Centro Cultural de Altea (the cultural centre near the old port) runs a full summer programme including theatre, music and art exhibitions. Entry is often free or under €10. It's the kind of thing that surprises visitors who expected a typical beach town.
For a more consistent live music offering, The Irish Rover on the Avenida del Mediterráneo is — yes — an Irish pub, and unashamedly so. It's been here forever, it's friendly, the Guinness is cold and on summer weekends there's usually a live act covering everything from Tom Petty to Oasis. Sometimes you just want that.
Late Night: What Happens After Midnight
Altea winds down rather than ramps up after midnight — which is one of the things I love about it. The real late-night crowd tends to drift towards Calpe or Benidorm if they want clubs and DJs. What stays open in Altea are a handful of relaxed bars that keep serving until 2am or 3am on weekends.

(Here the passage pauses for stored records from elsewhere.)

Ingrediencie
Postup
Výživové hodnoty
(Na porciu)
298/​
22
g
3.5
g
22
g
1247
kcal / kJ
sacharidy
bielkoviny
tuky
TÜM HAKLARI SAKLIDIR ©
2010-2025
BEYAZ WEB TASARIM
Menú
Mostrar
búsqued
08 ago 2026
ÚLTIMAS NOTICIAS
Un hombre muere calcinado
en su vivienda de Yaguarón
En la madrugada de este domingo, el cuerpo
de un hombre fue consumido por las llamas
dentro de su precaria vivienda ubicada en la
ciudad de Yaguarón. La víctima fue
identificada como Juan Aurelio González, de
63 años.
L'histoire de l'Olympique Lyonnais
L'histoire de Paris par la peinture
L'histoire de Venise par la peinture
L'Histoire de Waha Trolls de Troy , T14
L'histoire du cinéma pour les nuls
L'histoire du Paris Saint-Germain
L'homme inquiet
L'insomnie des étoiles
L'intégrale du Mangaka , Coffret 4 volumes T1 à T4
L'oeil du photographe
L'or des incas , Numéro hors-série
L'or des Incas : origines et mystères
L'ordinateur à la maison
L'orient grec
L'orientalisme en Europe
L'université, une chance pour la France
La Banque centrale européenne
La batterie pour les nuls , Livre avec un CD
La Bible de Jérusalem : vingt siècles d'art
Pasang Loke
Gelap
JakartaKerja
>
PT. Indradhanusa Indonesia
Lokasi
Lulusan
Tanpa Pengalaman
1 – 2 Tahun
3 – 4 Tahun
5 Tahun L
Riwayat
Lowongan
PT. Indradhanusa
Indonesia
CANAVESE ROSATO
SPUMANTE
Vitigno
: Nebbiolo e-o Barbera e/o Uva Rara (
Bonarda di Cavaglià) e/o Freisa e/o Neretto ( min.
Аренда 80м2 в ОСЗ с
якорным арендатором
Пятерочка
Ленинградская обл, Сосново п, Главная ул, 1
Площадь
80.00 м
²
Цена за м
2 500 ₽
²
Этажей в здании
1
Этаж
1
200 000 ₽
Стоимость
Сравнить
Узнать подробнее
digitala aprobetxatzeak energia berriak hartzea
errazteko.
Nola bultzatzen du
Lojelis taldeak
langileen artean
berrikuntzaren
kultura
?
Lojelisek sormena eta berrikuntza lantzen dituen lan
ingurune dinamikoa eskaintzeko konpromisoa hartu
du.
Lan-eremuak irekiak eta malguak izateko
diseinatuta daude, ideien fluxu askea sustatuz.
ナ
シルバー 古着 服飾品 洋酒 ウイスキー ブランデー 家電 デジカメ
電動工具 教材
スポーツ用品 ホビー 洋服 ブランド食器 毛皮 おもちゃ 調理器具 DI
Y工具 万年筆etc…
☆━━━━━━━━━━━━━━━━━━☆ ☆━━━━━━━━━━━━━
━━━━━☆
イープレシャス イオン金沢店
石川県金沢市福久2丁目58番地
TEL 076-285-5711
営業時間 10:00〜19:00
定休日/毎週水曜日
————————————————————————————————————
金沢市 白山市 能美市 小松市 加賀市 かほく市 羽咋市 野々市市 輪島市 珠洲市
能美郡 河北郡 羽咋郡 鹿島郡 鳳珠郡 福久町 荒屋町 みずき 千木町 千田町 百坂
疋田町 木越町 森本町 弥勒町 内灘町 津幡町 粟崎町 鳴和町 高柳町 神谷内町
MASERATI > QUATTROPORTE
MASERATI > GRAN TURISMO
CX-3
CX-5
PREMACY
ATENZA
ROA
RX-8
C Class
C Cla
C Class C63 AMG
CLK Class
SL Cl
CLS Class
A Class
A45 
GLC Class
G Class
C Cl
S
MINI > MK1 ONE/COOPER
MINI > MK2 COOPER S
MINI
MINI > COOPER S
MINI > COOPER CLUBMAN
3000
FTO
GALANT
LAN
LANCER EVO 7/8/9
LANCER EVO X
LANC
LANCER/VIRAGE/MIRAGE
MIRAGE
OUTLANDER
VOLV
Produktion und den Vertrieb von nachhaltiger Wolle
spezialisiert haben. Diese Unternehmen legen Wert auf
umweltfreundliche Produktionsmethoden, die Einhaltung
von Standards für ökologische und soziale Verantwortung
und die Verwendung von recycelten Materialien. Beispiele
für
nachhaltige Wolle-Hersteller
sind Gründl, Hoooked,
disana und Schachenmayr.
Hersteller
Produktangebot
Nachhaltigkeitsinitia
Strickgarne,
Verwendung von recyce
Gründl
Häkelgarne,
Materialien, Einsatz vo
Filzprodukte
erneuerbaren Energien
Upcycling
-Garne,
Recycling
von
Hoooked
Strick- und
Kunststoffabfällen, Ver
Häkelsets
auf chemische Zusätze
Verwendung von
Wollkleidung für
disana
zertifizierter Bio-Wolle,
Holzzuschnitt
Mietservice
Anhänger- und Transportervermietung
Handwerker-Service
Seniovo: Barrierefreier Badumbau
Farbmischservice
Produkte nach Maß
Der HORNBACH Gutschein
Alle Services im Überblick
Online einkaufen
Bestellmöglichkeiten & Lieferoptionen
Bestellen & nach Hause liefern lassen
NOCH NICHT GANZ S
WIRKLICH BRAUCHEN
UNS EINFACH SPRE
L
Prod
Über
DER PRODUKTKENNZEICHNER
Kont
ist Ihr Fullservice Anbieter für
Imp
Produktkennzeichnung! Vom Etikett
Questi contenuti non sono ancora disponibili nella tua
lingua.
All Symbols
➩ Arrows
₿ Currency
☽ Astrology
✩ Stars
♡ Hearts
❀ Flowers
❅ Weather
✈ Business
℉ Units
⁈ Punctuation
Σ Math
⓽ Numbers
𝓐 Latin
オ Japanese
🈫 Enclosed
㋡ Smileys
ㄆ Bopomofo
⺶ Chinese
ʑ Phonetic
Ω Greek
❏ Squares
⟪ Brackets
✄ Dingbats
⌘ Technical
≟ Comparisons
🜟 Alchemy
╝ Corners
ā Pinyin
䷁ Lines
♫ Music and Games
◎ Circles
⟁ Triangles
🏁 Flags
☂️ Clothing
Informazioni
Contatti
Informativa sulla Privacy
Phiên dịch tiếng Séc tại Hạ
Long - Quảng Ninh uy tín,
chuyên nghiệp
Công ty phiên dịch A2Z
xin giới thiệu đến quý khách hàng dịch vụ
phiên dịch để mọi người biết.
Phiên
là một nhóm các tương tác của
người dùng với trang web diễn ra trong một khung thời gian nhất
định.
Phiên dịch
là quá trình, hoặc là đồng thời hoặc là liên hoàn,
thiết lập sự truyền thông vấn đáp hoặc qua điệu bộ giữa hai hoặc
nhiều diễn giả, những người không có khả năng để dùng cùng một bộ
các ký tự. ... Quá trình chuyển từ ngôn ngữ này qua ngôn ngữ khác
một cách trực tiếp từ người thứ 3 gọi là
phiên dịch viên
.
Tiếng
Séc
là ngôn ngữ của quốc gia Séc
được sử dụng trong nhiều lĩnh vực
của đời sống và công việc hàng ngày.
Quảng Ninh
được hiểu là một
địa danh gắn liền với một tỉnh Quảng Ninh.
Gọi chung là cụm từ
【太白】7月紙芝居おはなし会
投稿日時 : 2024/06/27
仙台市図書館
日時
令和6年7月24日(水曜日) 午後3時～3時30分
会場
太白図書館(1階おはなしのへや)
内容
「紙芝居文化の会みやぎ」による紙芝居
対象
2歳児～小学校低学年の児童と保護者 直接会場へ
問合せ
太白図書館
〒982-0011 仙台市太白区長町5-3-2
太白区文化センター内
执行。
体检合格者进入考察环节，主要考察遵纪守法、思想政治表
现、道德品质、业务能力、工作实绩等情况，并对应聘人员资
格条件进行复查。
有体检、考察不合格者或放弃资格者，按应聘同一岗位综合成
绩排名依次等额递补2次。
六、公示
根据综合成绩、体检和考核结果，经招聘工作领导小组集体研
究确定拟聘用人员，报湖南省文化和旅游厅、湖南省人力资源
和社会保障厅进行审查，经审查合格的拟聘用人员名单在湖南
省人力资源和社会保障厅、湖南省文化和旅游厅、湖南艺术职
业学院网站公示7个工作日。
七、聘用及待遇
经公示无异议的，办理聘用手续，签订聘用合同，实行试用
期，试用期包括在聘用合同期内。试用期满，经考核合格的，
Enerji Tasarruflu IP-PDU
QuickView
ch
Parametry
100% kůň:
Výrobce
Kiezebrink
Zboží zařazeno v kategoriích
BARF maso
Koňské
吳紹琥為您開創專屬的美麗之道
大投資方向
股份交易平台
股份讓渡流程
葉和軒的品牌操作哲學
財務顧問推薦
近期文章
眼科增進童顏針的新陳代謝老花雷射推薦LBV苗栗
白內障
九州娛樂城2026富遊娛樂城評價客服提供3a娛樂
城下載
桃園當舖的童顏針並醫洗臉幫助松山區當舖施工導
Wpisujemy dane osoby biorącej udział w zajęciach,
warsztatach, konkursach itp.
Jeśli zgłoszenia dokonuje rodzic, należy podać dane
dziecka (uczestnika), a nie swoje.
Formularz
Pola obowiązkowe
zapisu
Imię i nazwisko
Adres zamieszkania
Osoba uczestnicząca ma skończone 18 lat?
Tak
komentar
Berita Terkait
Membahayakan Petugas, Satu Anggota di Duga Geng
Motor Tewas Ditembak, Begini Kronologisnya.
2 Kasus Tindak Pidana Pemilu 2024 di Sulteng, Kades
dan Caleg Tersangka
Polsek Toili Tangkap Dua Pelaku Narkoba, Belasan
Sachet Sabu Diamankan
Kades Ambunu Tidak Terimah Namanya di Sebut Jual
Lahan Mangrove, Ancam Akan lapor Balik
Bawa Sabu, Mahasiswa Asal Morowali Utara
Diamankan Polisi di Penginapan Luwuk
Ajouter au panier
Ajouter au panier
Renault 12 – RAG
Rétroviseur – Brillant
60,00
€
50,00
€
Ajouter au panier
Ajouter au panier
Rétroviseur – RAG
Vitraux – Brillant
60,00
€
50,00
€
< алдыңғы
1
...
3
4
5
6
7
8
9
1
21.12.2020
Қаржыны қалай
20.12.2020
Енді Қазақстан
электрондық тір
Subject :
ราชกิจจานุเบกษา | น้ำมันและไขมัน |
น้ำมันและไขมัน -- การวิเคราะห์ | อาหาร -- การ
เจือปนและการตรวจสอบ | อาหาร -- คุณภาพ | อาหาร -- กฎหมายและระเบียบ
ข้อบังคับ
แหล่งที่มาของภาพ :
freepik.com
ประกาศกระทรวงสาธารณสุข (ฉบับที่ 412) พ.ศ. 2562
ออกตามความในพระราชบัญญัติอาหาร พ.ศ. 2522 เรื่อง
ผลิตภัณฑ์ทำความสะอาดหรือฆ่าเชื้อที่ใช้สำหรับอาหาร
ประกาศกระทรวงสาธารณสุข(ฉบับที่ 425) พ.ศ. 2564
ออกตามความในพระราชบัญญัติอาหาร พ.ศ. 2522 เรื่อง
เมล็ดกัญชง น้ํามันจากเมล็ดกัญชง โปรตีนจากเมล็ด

Bar Labrusa in the lower town is a local institution — tiny, always packed on weekend nights, with a wine list that punches well above its price point. The owner knows his Valencian wines and he'll talk you through them if you ask.
In June especially, the temperature stays warm long into the night — often 22-24°C at midnight — so much of the evening life is simply about being outside, somewhere beautiful, with a drink in hand. That's not a consolation prize. That is the nightlife.
Practical Tips for Evenings in Altea
- Parking in the evening: easier than during the day. The Carrefour car park near the N-332 allows free overnight parking, and the lower seafront usually frees up after 8pm.
- Dress code: smart-casual for restaurants in the old town. Nobody dresses up dramatically, but shorts and flip-flops in a nice restaurant will get you looks.
- Cash: most places take cards now, but a few smaller bars in the old town are still cash-only. Bring €20-30 just in case.
- June temperatures: warm evenings mean you don't need a jacket, but women often bring a light wrap for the old town where streets channel occasional breezes.
Stay Close to the Action
The best way to enjoy Altea's evenings is to be based in the town itself, not 15 minutes' drive away on a hill. Browse our available properties in Altea — several are within a short walk of the promenade and old town, which means you can wander home at midnight without a taxi. Booking directly with us saves you up to 18% compared to Airbnb, and you get a real person to ask about what's on during your stay.
Altea after dark is one of those experiences that sounds understated until you've actually had it. A long dinner on a warm night, the church lit up above you, live music floating down the hill — there are worse ways to spend a June evening on the Costa Blanca.